**** Raw data

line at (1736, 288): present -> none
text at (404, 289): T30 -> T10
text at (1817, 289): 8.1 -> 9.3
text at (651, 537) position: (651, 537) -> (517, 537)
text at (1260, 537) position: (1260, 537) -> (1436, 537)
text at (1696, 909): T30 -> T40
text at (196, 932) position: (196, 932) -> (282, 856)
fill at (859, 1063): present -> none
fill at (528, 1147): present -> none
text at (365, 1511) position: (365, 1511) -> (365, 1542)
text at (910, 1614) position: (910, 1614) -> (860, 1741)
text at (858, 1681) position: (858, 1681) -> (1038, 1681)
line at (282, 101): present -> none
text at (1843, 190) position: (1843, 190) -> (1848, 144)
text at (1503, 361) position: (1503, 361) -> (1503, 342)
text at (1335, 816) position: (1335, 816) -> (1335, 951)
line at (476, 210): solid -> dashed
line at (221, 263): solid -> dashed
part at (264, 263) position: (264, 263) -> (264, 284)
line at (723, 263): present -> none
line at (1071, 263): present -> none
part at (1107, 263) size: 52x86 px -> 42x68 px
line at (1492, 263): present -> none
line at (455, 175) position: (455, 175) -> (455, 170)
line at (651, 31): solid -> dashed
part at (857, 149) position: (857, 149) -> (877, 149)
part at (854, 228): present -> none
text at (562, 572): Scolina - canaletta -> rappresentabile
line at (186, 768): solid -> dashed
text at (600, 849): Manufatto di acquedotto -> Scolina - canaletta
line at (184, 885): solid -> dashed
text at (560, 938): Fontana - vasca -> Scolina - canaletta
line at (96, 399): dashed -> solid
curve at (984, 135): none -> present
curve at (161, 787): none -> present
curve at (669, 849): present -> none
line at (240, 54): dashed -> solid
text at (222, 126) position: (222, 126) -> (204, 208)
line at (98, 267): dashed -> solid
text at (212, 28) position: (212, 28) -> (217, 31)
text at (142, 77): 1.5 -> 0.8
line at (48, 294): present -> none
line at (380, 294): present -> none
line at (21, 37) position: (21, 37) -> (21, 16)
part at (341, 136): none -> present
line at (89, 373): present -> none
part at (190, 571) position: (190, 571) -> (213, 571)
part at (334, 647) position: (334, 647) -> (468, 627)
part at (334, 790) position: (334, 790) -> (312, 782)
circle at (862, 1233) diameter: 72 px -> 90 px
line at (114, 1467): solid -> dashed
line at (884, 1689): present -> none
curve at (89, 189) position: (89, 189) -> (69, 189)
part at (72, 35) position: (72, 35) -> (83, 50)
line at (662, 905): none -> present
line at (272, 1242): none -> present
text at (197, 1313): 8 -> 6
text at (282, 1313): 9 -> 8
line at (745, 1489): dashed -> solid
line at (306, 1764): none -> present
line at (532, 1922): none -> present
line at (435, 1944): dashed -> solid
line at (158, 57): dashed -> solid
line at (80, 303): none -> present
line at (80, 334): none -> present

********

▶ **What to work on**
Can you put the items into a Markdown table with the columns No. and Change, numbering each row and leaving out blank lines? Cover only the items from the first one to the one with "text at (1843, 190)", both included.

▶ **Task output**
| No. | Change |
|---|---|
| 1 | line at (1736, 288): present -> none |
| 2 | text at (404, 289): T30 -> T10 |
| 3 | text at (1817, 289): 8.1 -> 9.3 |
| 4 | text at (651, 537) position: (651, 537) -> (517, 537) |
| 5 | text at (1260, 537) position: (1260, 537) -> (1436, 537) |
| 6 | text at (1696, 909): T30 -> T40 |
| 7 | text at (196, 932) position: (196, 932) -> (282, 856) |
| 8 | fill at (859, 1063): present -> none |
| 9 | fill at (528, 1147): present -> none |
| 10 | text at (365, 1511) position: (365, 1511) -> (365, 1542) |
| 11 | text at (910, 1614) position: (910, 1614) -> (860, 1741) |
| 12 | text at (858, 1681) position: (858, 1681) -> (1038, 1681) |
| 13 | line at (282, 101): present -> none |
| 14 | text at (1843, 190) position: (1843, 190) -> (1848, 144) |